The offshore wind energy market is growing rapidly globally. To be more competitive in the energy market, the levelized cost of energy (LCOE) of offshore wind farms needs to be further reduced. However, currently, popular tools for wind farm modeling are based on simplified models either for near-wake or for far-wake regions due to the difficulties of resolving them simultaneously. This simplification could result in large uncertainties in predictions of the power extraction of the wind farms. Further, for floating offshore wind turbines (FOWT), floater motions will also affect the airflow around the turbine and eventually affect the power output of the wind farm. To address these issues, tools with a higher level of accuracy must be developed for modeling the multi-scale airflow in offshore wind farms.

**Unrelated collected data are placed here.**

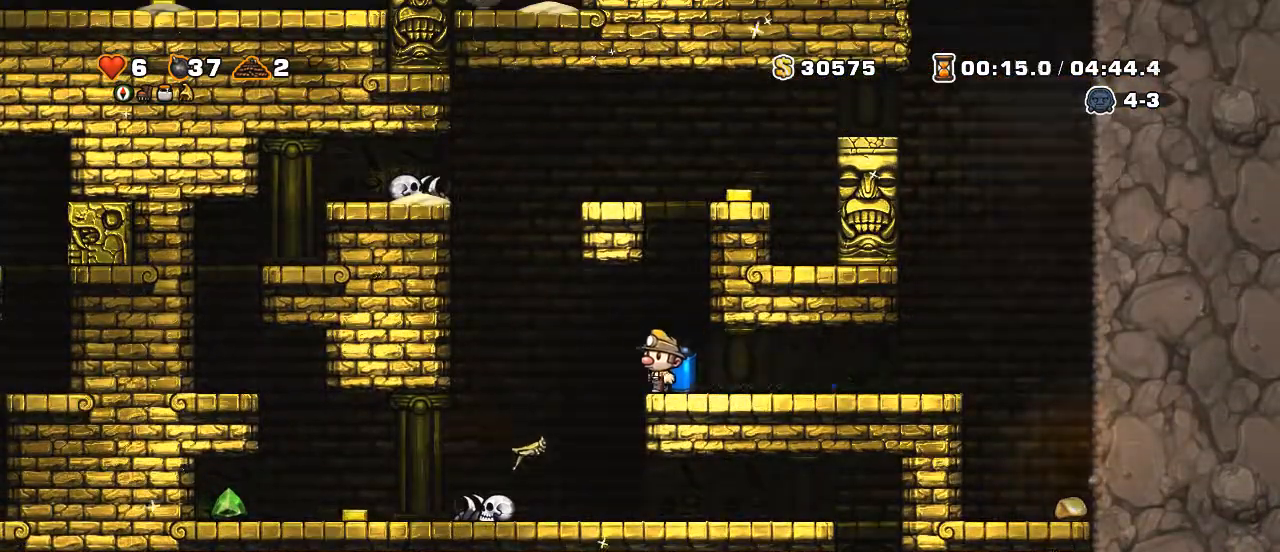
{"keys": ["right", "shift"]}
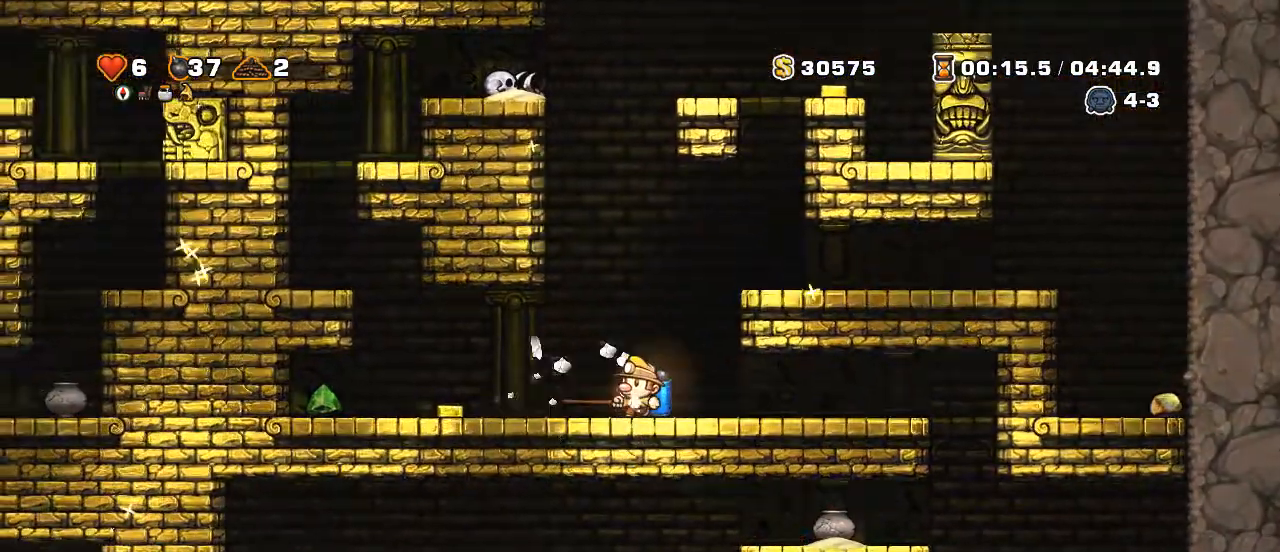
{"keys": ["right", "shift"]}
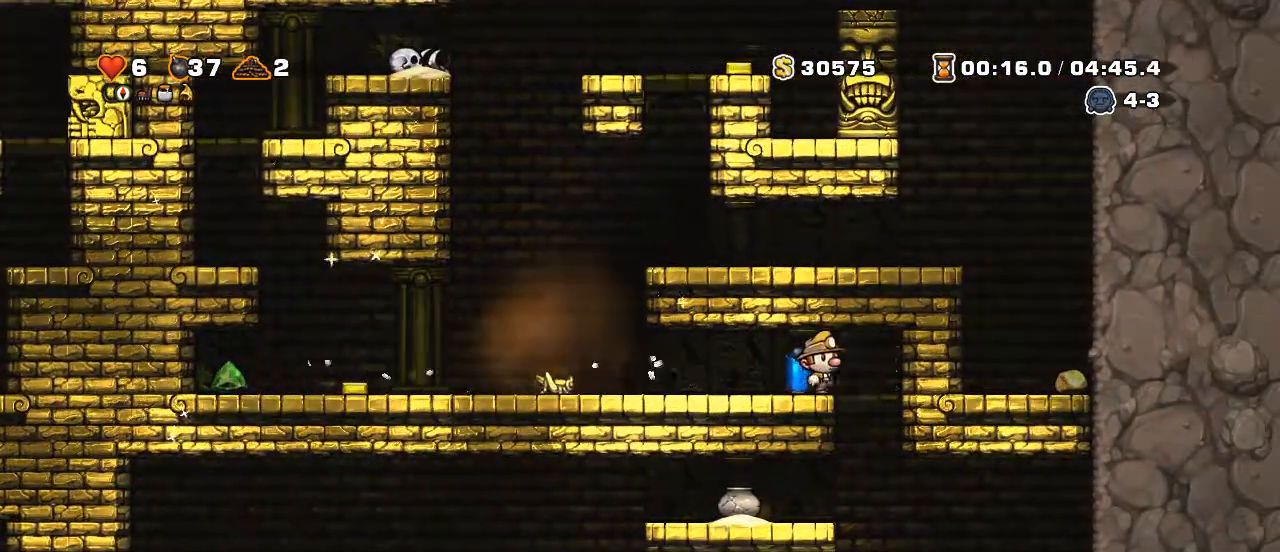
{"keys": ["left", "z"]}
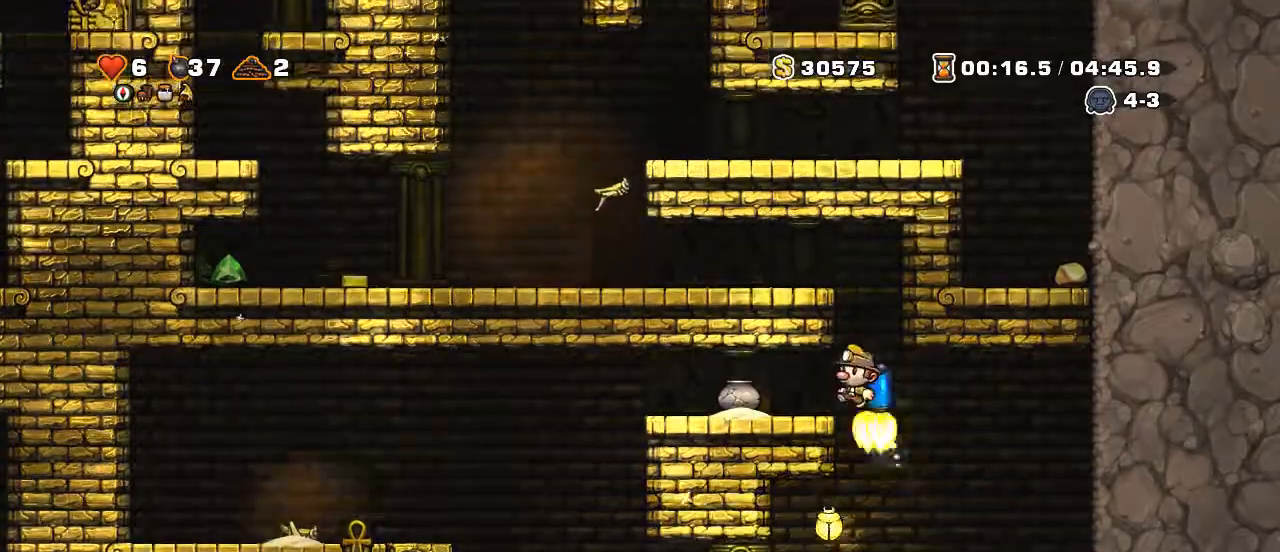
{"keys": ["left", "shift"]}
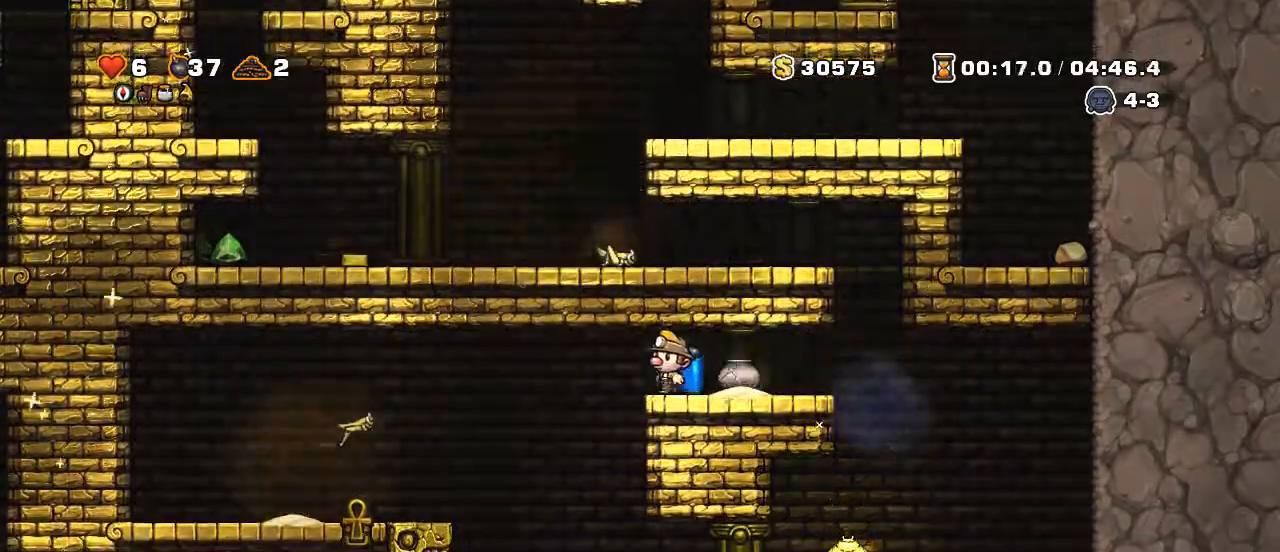
{"keys": ["left", "shift"]}
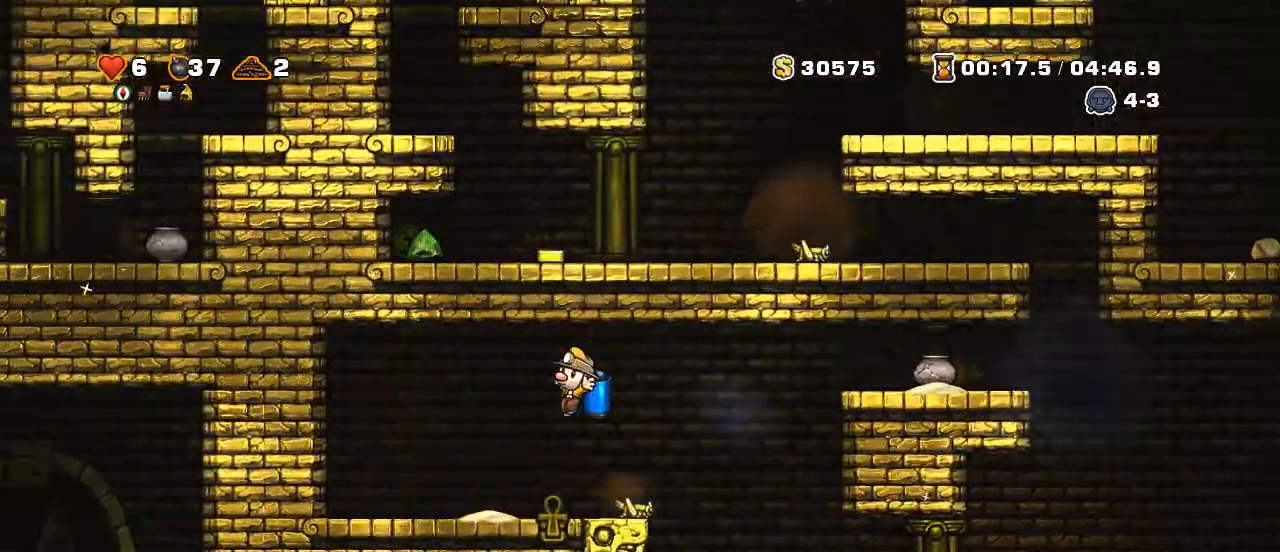
{"keys": ["down", "left"], "events": [[400, "down", "down"], [450, "left", "up"], [450, "s", "down"], [450, "shift", "up"], [500, "left", "down"], [500, "s", "up"]]}
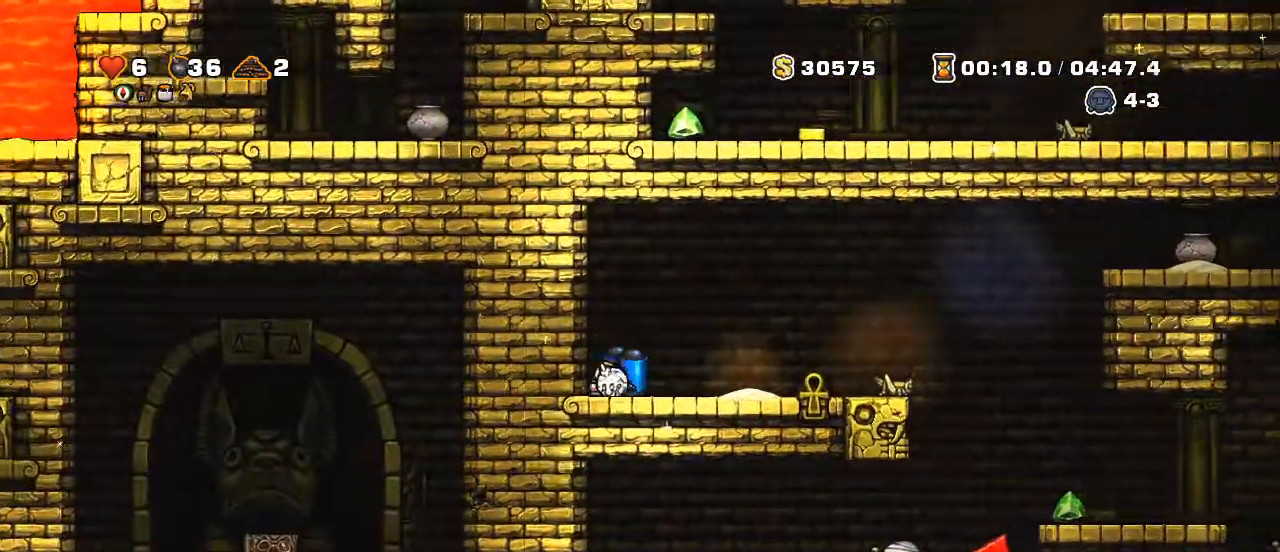
{"keys": ["right", "shift"]}
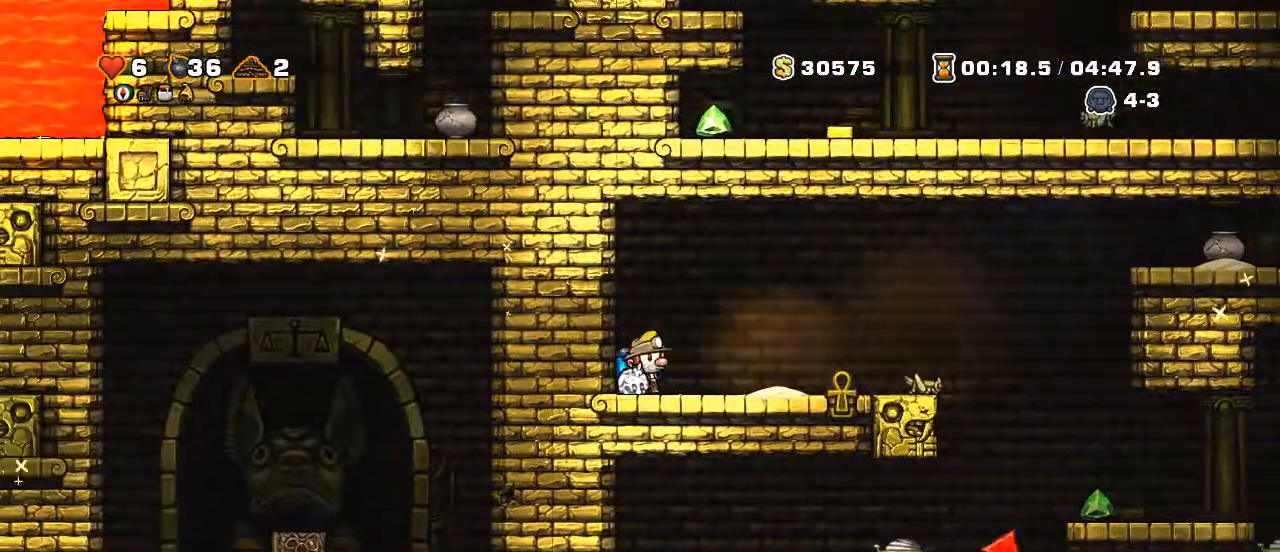
{"keys": [], "events": [[250, "shift", "up"], [300, "right", "up"]]}
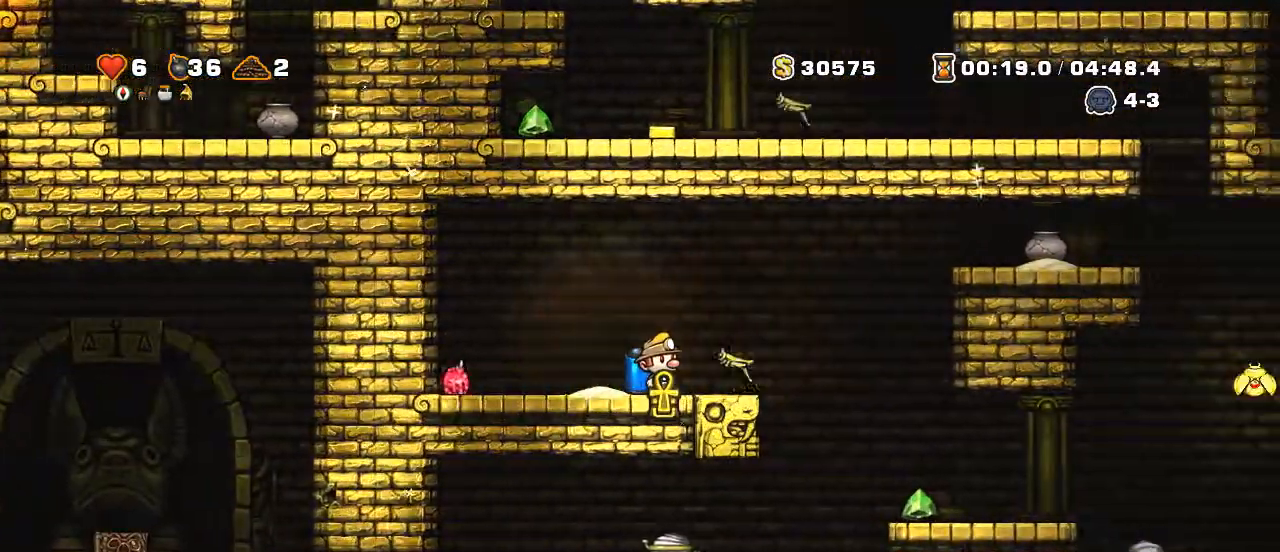
{"keys": ["left"], "events": [[450, "left", "down"]]}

In the present study, we focus on the aerodynamic forces and the turbine-generated wakes of two parked turbines in a tandem configuration, as can be found in wind farms under unfavorable conditions. Model-scale simulations of the MARIN Stock Wind Turbine (MSWT) are performed. The CFD simulations with fully resolved rotor geometries are performed using MARIN's in-house CFD code ReFRESCO. The absolute formulation method (AFM) is leveraged to model the two rotating wind turbines. The k − ω SST turbulence model is adopted in the incompressible Reynolds Averaged Navier-Stokes (RANS) simulations.
The aerodynamic forces and wakes of single turbine cases are analyzed and compared to those of two tandemly arrayed turbines.
In order to achieve carbon neutrality in the coming decades, electricity generation from renewable sources, including wind, will need to increase several times. Both onshore and offshore wind farms have been constructed or planned worldwide to meet this increasing demand. However, wind turbines in a wind farm could be operating in the wakes of upstream turbines. This is unfavorable because wakes generated from the upstream turbines will, in general, decrease the wind speed and increase turbulence levels comparing to the upstream conditions, and this is also known as the wake effect. This wake effect could potentially increase fatigue loading on the downstream turbines while reducing their power extraction from the wind. Therefore, to minimize the energy loss within wind farms, a detailed understanding of wind turbine wakes is of particular interest to researchers.